_Extract provided:_
- Opening Delimiter -
James Joyce is known for his complex writing, stream-of-consciousness prose, and use of content that some view as explicit. Ulysses is known as one of the best novels of all time. The whole book takes place on June 16, 1904, when its protagonist, Leopold Bloom, explores the pubs, churches, streets, bridges, and shops of Dublin, Ireland. It is a modern-day version of Homer's epic, the Odyssey, where Bloom, his wife Molly, and Stephen Dedalus represent Ulysses, Penelope, and Telemachus. One of Joyce's biographers, Richard Ellmann, claimed that Joyce picked June 4 as the date of the book's events because it was the anniversary of the day that he either met or first went walking with his lover, and eventual wife, Nora. Although, other academics disagree on the significance of the date.

Ulysses was published in Paris, in 1922, but was banned in the United States and the United Kingdom at the time. It was also banned by Stalin in Russia. Various legal battles brought the book to a wider attention, and in December 1933, the court decision of United States v. One Book Called Ulysses ruled that the book was art, not filth, and that it could be published in the United States. The United Kingdom allowed its publication in 1936. Upon its initial publication, it received both praise and criticism, and became known as being a difficult book to read. It uses many styles and techniques throughout, and readers must think beyond the immediate plot and examine why the styles change.

The word "Bloomsday" first appeared in 1924, in a letter written by Joyce. In 1929, booksellers Sylvia Beach and Adrienne Monnier put together a luncheon at a restaurant outside of Versailles, to honor the 25th anniversary of the publication of the book, and to celebrate the publication of a new French translation. It was attended by Joyce and about thirty others, and took place on June 27, is seen as the first Bloomsday celebration.

Bloomsday wasn't celebrated in Dublin until 1954 when Irish writers Flann O'Brien and John Ryan held a gathering at Martello Tower—the setting in the first episode of the book, which today is called James Joyce Tower and houses a museum dedicated to Joyce. Afterward, they took a carriage ride through Dublin, not unlike the one that is taken in episode six of the book. The city itself began embracing Joyce in 1982, during the centennial year of his birth. Now the day is celebrated second only to St. Patrick's Day in the city. Many retrace Bloom's footsteps of the day as much as they can, and Davy Byrne's Pub is a popular stop. Many of the locations of the book can no longer be stopped at, though, as much has changed since 1904. For example, Bloom's home at 7 Eccles Street no longer stands.

Today, celebrations take place around the world. Academic conferences, readings and role-playings of the book, and James Joyce look-alike contests are all common. The day is celebrated in at least sixty countries. Events and celebrations take place in many European and North American cities, but in other areas as well. Notable cities with celebrations include Dublin, New York, Philadelphia, Toronto, Tokyo, Beijing, and Buenos Aires. The James Joyce Society of New York City was founded in 1947, at the now-gone Gotham Book Mart, and yearly meetings were held on the day. Annual readings also take place at Symphony Space at their Bloomsday on Broadway event.
- Closing Delimiter -
Data excerpts
- Opening Delimiter -
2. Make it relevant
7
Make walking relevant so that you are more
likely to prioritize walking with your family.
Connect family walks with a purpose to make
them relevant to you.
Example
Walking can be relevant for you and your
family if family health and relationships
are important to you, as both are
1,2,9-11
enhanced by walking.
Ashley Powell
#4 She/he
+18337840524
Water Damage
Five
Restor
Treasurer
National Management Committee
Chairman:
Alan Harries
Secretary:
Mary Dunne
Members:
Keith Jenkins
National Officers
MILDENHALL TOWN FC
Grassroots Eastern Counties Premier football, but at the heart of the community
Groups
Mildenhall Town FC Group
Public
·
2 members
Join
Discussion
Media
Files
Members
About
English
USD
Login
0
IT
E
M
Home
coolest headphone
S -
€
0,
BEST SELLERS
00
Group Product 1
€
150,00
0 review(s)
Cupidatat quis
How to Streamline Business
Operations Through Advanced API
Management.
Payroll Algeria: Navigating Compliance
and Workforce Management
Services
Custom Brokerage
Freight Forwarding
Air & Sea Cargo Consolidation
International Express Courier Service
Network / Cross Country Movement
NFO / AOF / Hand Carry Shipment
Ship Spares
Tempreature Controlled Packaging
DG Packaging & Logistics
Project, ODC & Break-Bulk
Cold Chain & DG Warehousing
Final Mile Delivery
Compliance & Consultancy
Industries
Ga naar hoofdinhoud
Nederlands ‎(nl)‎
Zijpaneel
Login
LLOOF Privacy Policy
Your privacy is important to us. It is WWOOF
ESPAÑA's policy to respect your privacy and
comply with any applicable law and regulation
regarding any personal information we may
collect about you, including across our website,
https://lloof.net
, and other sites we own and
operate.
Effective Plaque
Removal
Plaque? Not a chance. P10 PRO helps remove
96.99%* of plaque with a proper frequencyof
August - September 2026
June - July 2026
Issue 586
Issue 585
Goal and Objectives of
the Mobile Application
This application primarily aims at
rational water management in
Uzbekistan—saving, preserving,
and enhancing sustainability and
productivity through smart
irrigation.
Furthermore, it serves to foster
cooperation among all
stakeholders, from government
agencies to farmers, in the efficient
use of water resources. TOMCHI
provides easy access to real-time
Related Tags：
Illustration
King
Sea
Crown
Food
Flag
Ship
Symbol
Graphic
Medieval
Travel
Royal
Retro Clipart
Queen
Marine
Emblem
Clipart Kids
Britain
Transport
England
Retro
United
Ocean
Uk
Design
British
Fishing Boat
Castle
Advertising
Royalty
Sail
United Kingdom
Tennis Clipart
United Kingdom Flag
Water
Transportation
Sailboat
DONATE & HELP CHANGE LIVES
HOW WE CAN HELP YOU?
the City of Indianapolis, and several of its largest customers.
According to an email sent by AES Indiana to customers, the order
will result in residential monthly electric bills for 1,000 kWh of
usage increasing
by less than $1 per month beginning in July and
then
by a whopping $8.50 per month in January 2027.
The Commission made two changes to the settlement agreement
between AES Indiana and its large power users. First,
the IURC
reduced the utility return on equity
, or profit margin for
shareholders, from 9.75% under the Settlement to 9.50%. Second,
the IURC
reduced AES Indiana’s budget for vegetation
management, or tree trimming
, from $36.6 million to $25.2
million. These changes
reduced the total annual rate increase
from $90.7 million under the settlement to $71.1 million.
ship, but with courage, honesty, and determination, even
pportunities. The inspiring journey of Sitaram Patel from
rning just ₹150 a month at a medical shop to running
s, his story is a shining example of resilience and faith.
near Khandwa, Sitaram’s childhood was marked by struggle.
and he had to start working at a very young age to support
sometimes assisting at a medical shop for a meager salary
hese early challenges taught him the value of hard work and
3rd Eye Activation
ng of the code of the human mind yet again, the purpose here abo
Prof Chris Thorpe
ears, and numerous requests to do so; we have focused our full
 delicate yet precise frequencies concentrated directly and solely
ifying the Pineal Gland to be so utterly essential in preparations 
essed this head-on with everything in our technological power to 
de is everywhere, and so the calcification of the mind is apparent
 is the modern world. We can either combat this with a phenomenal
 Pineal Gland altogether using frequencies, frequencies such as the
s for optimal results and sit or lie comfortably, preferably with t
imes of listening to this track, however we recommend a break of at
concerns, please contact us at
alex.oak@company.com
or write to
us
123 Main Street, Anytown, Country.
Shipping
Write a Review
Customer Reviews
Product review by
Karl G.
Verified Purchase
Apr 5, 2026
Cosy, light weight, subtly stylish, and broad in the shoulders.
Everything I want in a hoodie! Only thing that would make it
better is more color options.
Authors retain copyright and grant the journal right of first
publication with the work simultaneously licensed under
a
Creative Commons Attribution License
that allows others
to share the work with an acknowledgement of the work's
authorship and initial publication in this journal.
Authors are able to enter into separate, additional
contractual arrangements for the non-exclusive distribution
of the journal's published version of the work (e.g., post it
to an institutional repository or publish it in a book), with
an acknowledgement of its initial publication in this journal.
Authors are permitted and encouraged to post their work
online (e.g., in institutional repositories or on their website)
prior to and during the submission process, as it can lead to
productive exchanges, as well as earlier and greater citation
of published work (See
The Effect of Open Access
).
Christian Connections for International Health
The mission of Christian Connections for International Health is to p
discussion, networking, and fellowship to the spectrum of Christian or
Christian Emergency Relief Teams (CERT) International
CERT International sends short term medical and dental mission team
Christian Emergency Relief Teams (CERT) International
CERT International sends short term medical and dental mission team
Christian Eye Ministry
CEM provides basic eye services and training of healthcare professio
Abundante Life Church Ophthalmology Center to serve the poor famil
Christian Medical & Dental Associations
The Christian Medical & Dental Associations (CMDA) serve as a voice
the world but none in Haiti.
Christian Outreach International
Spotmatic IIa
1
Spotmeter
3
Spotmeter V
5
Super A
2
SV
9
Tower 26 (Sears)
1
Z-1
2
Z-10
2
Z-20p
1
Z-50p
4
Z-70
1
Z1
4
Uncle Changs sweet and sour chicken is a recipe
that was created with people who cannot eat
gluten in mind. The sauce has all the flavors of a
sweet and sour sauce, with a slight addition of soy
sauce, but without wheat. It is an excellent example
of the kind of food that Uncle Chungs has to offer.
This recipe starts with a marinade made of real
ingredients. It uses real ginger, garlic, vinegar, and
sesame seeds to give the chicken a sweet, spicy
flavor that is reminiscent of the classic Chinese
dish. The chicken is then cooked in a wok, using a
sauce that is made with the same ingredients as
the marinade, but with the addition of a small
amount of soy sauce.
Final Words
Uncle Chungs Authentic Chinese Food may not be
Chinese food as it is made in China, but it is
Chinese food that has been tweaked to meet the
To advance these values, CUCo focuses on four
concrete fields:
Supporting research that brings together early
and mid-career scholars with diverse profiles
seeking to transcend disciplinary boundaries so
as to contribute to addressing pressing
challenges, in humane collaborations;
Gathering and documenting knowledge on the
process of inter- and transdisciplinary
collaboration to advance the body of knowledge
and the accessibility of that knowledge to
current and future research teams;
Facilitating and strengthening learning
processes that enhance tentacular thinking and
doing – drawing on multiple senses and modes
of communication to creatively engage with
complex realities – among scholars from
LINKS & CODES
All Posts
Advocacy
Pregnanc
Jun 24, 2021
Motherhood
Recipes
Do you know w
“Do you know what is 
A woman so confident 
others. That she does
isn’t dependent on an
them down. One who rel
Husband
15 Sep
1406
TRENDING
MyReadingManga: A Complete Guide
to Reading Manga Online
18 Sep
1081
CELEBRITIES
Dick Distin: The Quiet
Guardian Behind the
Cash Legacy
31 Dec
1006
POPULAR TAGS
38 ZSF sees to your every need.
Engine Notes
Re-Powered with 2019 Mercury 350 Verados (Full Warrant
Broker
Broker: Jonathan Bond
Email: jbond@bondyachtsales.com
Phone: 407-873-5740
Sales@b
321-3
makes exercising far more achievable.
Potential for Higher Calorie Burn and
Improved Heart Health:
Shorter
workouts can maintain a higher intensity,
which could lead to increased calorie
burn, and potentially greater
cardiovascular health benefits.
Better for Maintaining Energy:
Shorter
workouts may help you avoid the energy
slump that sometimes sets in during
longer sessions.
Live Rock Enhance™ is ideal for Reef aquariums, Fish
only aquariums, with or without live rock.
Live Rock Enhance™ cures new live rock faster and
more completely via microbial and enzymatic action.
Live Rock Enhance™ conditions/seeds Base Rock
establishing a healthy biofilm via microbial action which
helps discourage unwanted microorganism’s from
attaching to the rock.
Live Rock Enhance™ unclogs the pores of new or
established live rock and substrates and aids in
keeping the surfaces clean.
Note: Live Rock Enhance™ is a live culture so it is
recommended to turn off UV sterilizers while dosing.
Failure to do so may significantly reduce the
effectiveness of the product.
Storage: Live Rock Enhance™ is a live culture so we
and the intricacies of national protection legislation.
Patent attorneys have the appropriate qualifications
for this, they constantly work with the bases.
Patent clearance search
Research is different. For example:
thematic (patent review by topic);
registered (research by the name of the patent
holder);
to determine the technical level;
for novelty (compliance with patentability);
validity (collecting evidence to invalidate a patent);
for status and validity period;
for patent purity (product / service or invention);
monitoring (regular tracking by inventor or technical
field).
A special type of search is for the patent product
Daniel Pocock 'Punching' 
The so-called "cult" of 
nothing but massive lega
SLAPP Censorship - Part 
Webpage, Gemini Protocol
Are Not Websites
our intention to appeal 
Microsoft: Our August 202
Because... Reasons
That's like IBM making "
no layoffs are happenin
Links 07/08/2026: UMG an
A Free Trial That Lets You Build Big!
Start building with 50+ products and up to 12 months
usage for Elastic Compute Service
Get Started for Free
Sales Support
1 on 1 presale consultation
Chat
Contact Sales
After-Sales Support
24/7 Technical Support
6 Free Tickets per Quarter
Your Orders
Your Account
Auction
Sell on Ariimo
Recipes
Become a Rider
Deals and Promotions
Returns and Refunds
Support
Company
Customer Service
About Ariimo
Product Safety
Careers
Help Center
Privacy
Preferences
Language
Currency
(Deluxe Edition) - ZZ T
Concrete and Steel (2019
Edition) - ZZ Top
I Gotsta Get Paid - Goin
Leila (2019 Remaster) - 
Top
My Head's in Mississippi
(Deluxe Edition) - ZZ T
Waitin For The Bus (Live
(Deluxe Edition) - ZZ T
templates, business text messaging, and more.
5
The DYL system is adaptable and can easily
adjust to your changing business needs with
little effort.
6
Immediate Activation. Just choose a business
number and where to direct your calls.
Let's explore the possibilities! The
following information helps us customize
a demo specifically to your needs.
- Closing Delimiter -
_Directions:_
a: Echo the passage from the Bloomsday article, from "Ulysses was published" to "the styles change.".
b: In the rows, from the first line to the line with "Ship Spares", replace "Water Damage" with "Fire Damage". Return only those lines, with everything else left as it is.

_Solutions to the exercise:_
a:
Ulysses was published in Paris, in 1922, but was banned in the United States and the United Kingdom at the time. It was also banned by Stalin in Russia. Various legal battles brought the book to a wider attention, and in December 1933, the court decision of United States v. One Book Called Ulysses ruled that the book was art, not filth, and that it could be published in the United States. The United Kingdom allowed its publication in 1936. Upon its initial publication, it received both praise and criticism, and became known as being a difficult book to read. It uses many styles and techniques throughout, and readers must think beyond the immediate plot and examine why the styles change.

b:
2. Make it relevant
7
Make walking relevant so that you are more
likely to prioritize walking with your family.
Connect family walks with a purpose to make
them relevant to you.
Example
Walking can be relevant for you and your
family if family health and relationships
are important to you, as both are
1,2,9-11
enhanced by walking.
Ashley Powell
#4 She/he
+18337840524
Fire Damage
Five
Restor
Treasurer
National Management Committee
Chairman:
Alan Harries
Secretary:
Mary Dunne
Members:
Keith Jenkins
National Officers
MILDENHALL TOWN FC
Grassroots Eastern Counties Premier football, but at the heart of the community
Groups
Mildenhall Town FC Group
Public
·
2 members
Join
Discussion
Media
Files
Members
About
English
USD
Login
0
IT
E
M
Home
coolest headphone
S -
€
0,
BEST SELLERS
00
Group Product 1
€
150,00
0 review(s)
Cupidatat quis
How to Streamline Business
Operations Through Advanced API
Management.
Payroll Algeria: Navigating Compliance
and Workforce Management
Services
Custom Brokerage
Freight Forwarding
Air & Sea Cargo Consolidation
International Express Courier Service
Network / Cross Country Movement
NFO / AOF / Hand Carry Shipment
Ship Spares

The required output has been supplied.